MOOSE JAW - Archaeologist Alan Korejbo has been like a kid in a candy store while excavating Wakamow Valley during the past four months, especially since his team has been discovering many interesting artifacts.
Korejbo, a registered professional archaeologist with Respect Inc. Heritage Consulting, which focuses on regulatory compliance and heritage resource impact assessments, and a 12-member team comprised of mostly university students, has been digging near Ninth Avenue Southwest since May.
The area where Korejbo’s team is excavating — called the Garratt Site — is a flood plain west of the Seventh Avenue Southwest bridge, south of Valleyview Drive, adjacent to Ninth Avenue Southwest/Highway 363 and flanked by the creek.
“It’s a wonderful site. It’s a very important site. We’ve got all kinds of information … ,” Korejbo said recently. “This is an exciting site. It’s interesting (and) it’s complex.”
The team’s job is to collect as much material in a scientifically acceptable way, catalogue it, and then analyze everything to understand the artifacts better, he continued. The site is rich with items, and based on what lab studies show during the next year, it could be a unique, one-of-a-kind location in Saskatchewan.
Excavations have found several complete or broken bison bone scapulae that Aboriginal people may have used for horticultural purposes, such as to hoe a garden.
This might challenge past understandings of when horticulture began in Saskatchewan since this is the only provincial site with these types of tools, Korejbo said. Therefore, this “new lifestyle” may have begun on the Prairies earlier than first thought. However, researchers must conduct further analyses to determine whether that hypothesis is true.
Korejbo suggested that Aboriginal people may have brought horticultural practices to Western Canada up from the Mississippi and Missouri river valleys.
Meanwhile, there are six activity areas the team is excavating, with the berm to cover one site and partially affect a second area completely; the remaining area is workspace.

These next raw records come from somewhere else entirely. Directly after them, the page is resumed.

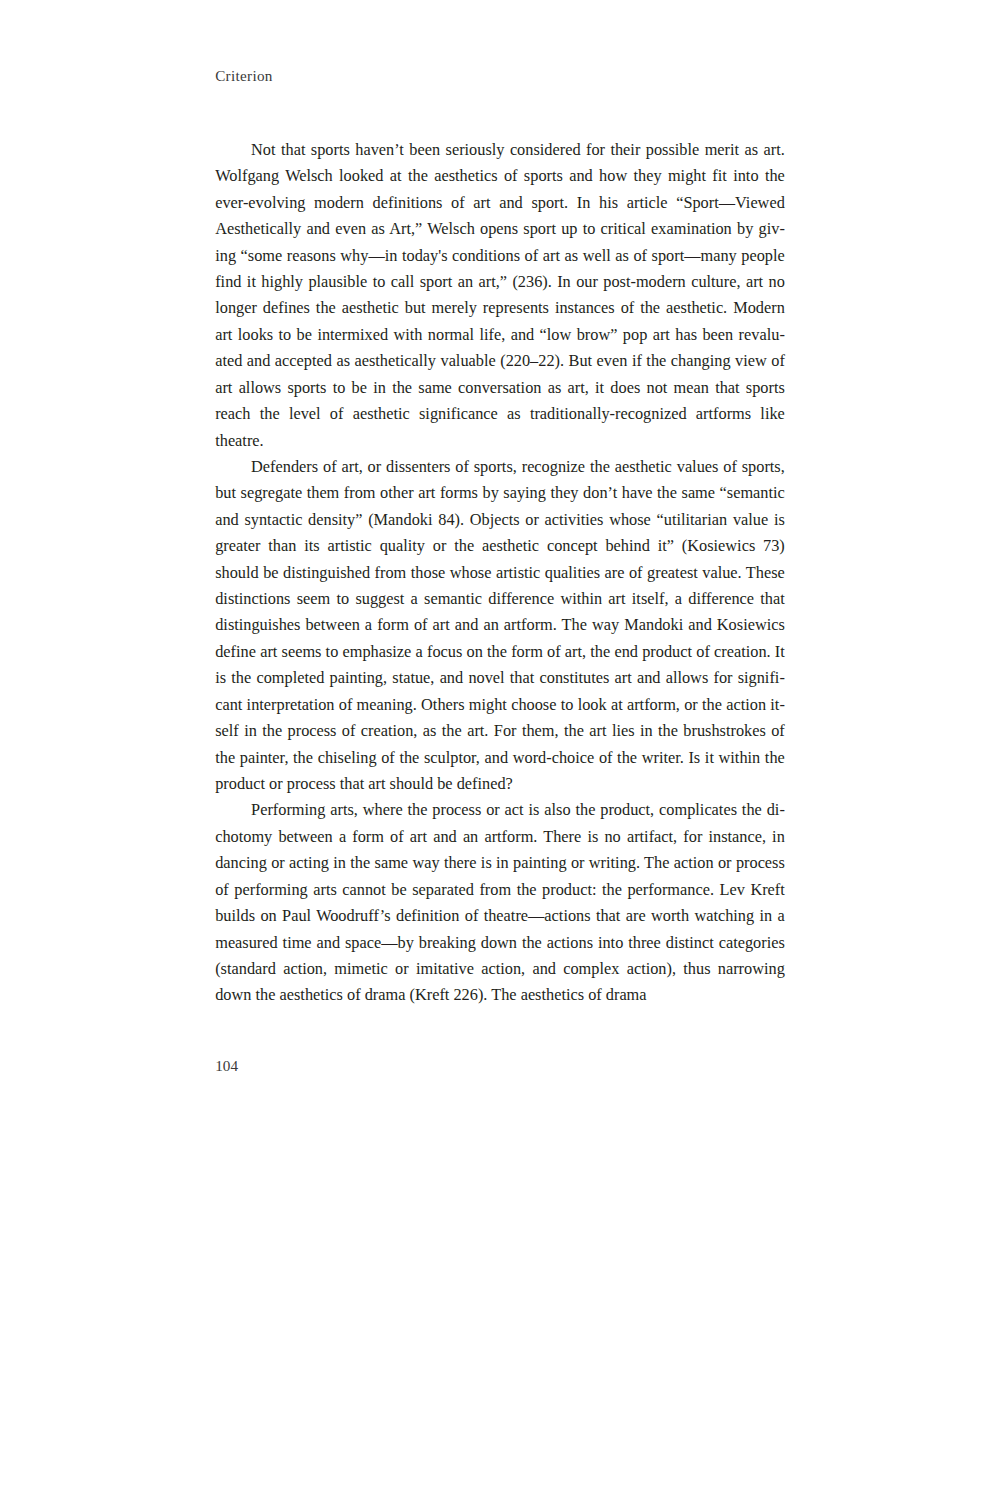Criterion
Not that sports haven’t been seriously considered for their possible merit as art. Wolfgang Welsch looked at the aesthetics of sports and how they might fit into the ever-evolving modern definitions of art and sport. In his article “Sport—Viewed Aesthetically and even as Art,” Welsch opens sport up to critical examination by giving “some reasons why—in today's conditions of art as well as of sport—many people find it highly plausible to call sport an art,” (236). In our post-modern culture, art no longer defines the aesthetic but merely represents instances of the aesthetic. Modern art looks to be intermixed with normal life, and “low brow” pop art has been revaluated and accepted as aesthetically valuable (220–22). But even if the changing view of art allows sports to be in the same conversation as art, it does not mean that sports reach the level of aesthetic significance as traditionally-recognized artforms like theatre.
Defenders of art, or dissenters of sports, recognize the aesthetic values of sports, but segregate them from other art forms by saying they don’t have the same “semantic and syntactic density” (Mandoki 84). Objects or activities whose “utilitarian value is greater than its artistic quality or the aesthetic concept behind it” (Kosiewics 73) should be distinguished from those whose artistic qualities are of greatest value. These distinctions seem to suggest a semantic difference within art itself, a difference that distinguishes between a form of art and an artform. The way Mandoki and Kosiewics define art seems to emphasize a focus on the form of art, the end product of creation. It is the completed painting, statue, and novel that constitutes art and allows for significant interpretation of meaning. Others might choose to look at artform, or the action itself in the process of creation, as the art. For them, the art lies in the brushstrokes of the painter, the chiseling of the sculptor, and word-choice of the writer. Is it within the product or process that art should be defined?
Performing arts, where the process or act is also the product, complicates the dichotomy between a form of art and an artform. There is no artifact, for instance, in dancing or acting in the same way there is in painting or writing. The action or process of performing arts cannot be separated from the product: the performance. Lev Kreft builds on Paul Woodruff’s definition of theatre—actions that are worth watching in a measured time and space—by breaking down the actions into three distinct categories (standard action, mimetic or imitative action, and complex action), thus narrowing down the aesthetics of drama (Kreft 226). The aesthetics of drama
104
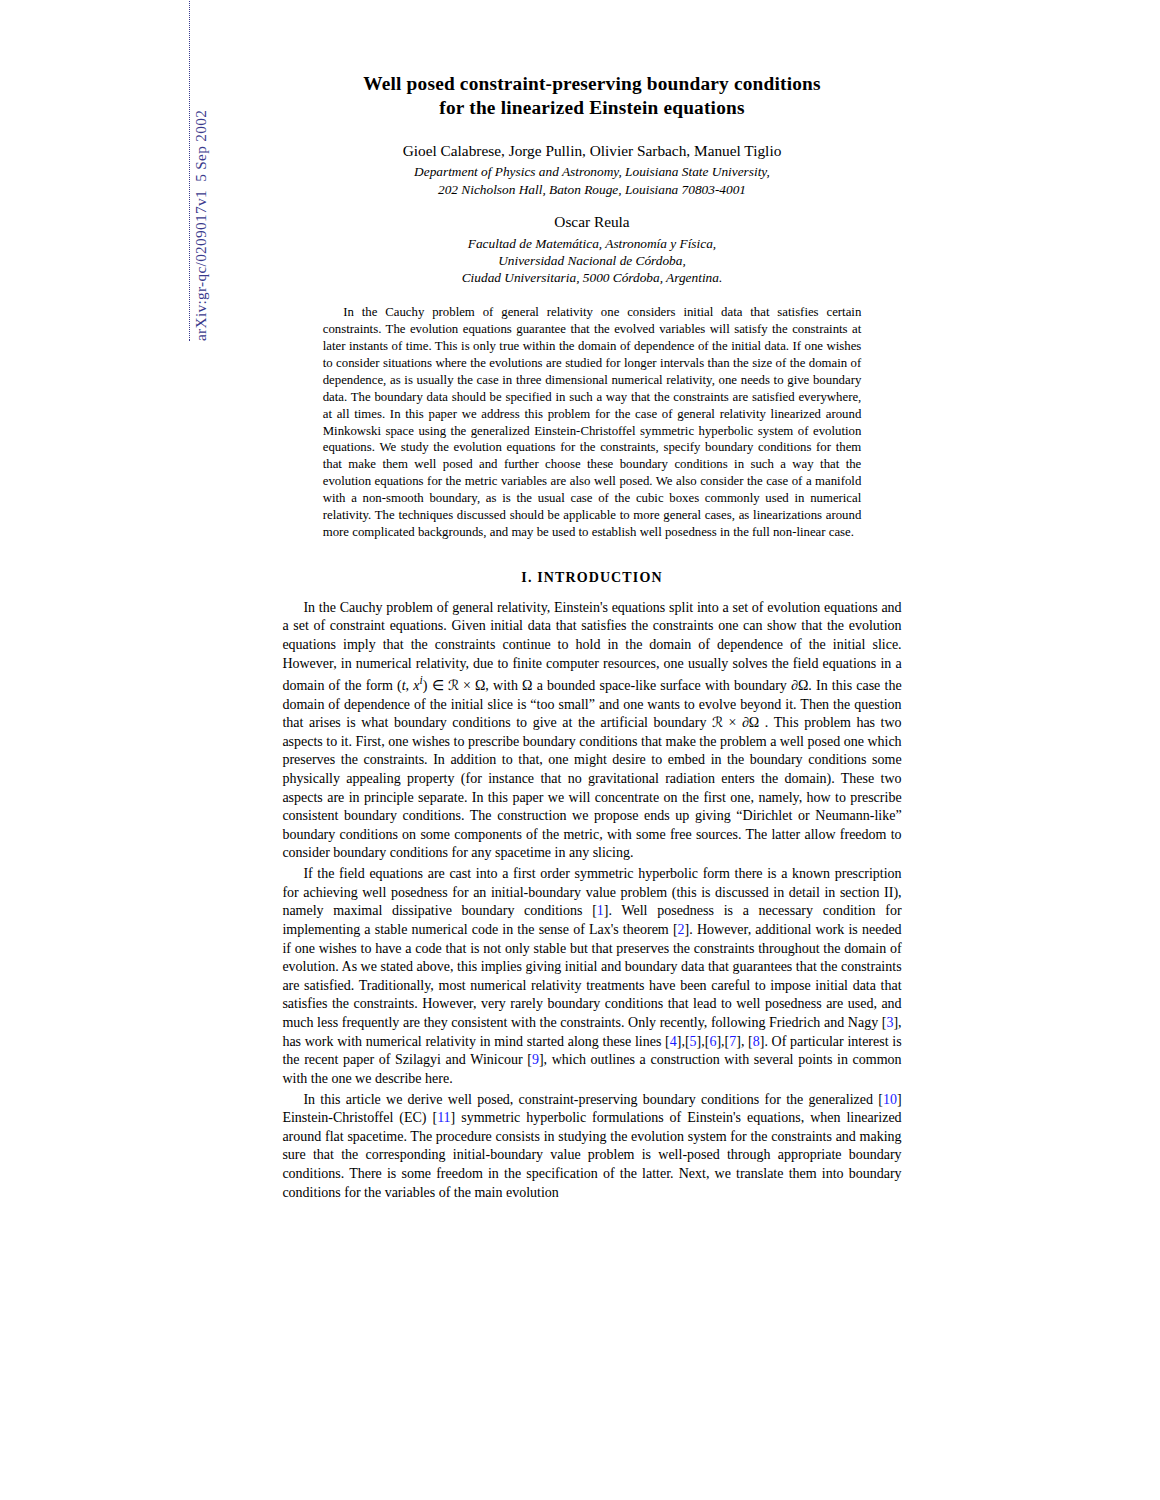arXiv:gr-qc/0209017v1 5 Sep 2002
Well posed constraint-preserving boundary conditions
for the linearized Einstein equations
Gioel Calabrese, Jorge Pullin, Olivier Sarbach, Manuel Tiglio
Department of Physics and Astronomy, Louisiana State University,
202 Nicholson Hall, Baton Rouge, Louisiana 70803-4001
Oscar Reula
Facultad de Matemática, Astronomía y Física,
Universidad Nacional de Córdoba,
Ciudad Universitaria, 5000 Córdoba, Argentina.
In the Cauchy problem of general relativity one considers initial data that satisfies certain constraints. The evolution equations guarantee that the evolved variables will satisfy the constraints at later instants of time. This is only true within the domain of dependence of the initial data. If one wishes to consider situations where the evolutions are studied for longer intervals than the size of the domain of dependence, as is usually the case in three dimensional numerical relativity, one needs to give boundary data. The boundary data should be specified in such a way that the constraints are satisfied everywhere, at all times. In this paper we address this problem for the case of general relativity linearized around Minkowski space using the generalized Einstein-Christoffel symmetric hyperbolic system of evolution equations. We study the evolution equations for the constraints, specify boundary conditions for them that make them well posed and further choose these boundary conditions in such a way that the evolution equations for the metric variables are also well posed. We also consider the case of a manifold with a non-smooth boundary, as is the usual case of the cubic boxes commonly used in numerical relativity. The techniques discussed should be applicable to more general cases, as linearizations around more complicated backgrounds, and may be used to establish well posedness in the full non-linear case.
I. INTRODUCTION
In the Cauchy problem of general relativity, Einstein's equations split into a set of evolution equations and a set of constraint equations. Given initial data that satisfies the constraints one can show that the evolution equations imply that the constraints continue to hold in the domain of dependence of the initial slice. However, in numerical relativity, due to finite computer resources, one usually solves the field equations in a domain of the form (t, xi) ∈ ℛ × Ω, with Ω a bounded space-like surface with boundary ∂Ω. In this case the domain of dependence of the initial slice is “too small” and one wants to evolve beyond it. Then the question that arises is what boundary conditions to give at the artificial boundary ℛ × ∂Ω . This problem has two aspects to it. First, one wishes to prescribe boundary conditions that make the problem a well posed one which preserves the constraints. In addition to that, one might desire to embed in the boundary conditions some physically appealing property (for instance that no gravitational radiation enters the domain). These two aspects are in principle separate. In this paper we will concentrate on the first one, namely, how to prescribe consistent boundary conditions. The construction we propose ends up giving “Dirichlet or Neumann-like” boundary conditions on some components of the metric, with some free sources. The latter allow freedom to consider boundary conditions for any spacetime in any slicing.
If the field equations are cast into a first order symmetric hyperbolic form there is a known prescription for achieving well posedness for an initial-boundary value problem (this is discussed in detail in section II), namely maximal dissipative boundary conditions [1]. Well posedness is a necessary condition for implementing a stable numerical code in the sense of Lax's theorem [2]. However, additional work is needed if one wishes to have a code that is not only stable but that preserves the constraints throughout the domain of evolution. As we stated above, this implies giving initial and boundary data that guarantees that the constraints are satisfied. Traditionally, most numerical relativity treatments have been careful to impose initial data that satisfies the constraints. However, very rarely boundary conditions that lead to well posedness are used, and much less frequently are they consistent with the constraints. Only recently, following Friedrich and Nagy [3], has work with numerical relativity in mind started along these lines [4],[5],[6],[7], [8]. Of particular interest is the recent paper of Szilagyi and Winicour [9], which outlines a construction with several points in common with the one we describe here.
In this article we derive well posed, constraint-preserving boundary conditions for the generalized [10] Einstein-Christoffel (EC) [11] symmetric hyperbolic formulations of Einstein's equations, when linearized around flat spacetime. The procedure consists in studying the evolution system for the constraints and making sure that the corresponding initial-boundary value problem is well-posed through appropriate boundary conditions. There is some freedom in the specification of the latter. Next, we translate them into boundary conditions for the variables of the main evolution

Archaeologists normally dig holes that are one metre by one metre in size and then to a particular depth, Korejbo explained. The site is over 50 metres deep in total, which makes this an intermediately sized excavation. Moreover, the depths that team members have been digging — up to 3.5 metres — are deeper than other projects in Saskatchewan.
“We went deeper because it’s a flood plain … . Flood plains are prone to a lot of deposition. Every time you have a spring flood … the water would carry a whole bunch of sand and silt and everything else … and it builds up over time,” he said.
For safety reasons, the team initially dug down 120 centimetres before going down another 100 centimetres using shovels and then digging down a further 1.3 metres using an auger.
There is sometimes potential to find artifacts buried that deep, but the group didn’t find anything that far down, so it tightened up the search to analyze areas closer to the surface, Korejbo said. Most items members have found have been within 65 centimetres of the surface.
Besides small pottery fragments, archaeologists have found plenty of bones. Most have been from bison, but there have also been materials from coyotes, wolves, dogs, and other small mammals.
“Most of the bone has been processed … . Some of it has been manufactured into tools. That’s really important, especially for this site,” said Korejbo. “There’s more bone tools here than I’ve ever seen in any other project I’ve ever worked on.”
The team has collected and recorded plenty of data on site, while Korejbo said that the initiative is “very cool.”
“I’m trying to contain my excitement … ,” he chuckled. “Career-wise, it’s one of the more important sites I’ve worked on, for sure.”
Korejbo added that his team has collected enough material to support three master’s thesis programs, while his team expects to fill in the site by Aug. 31.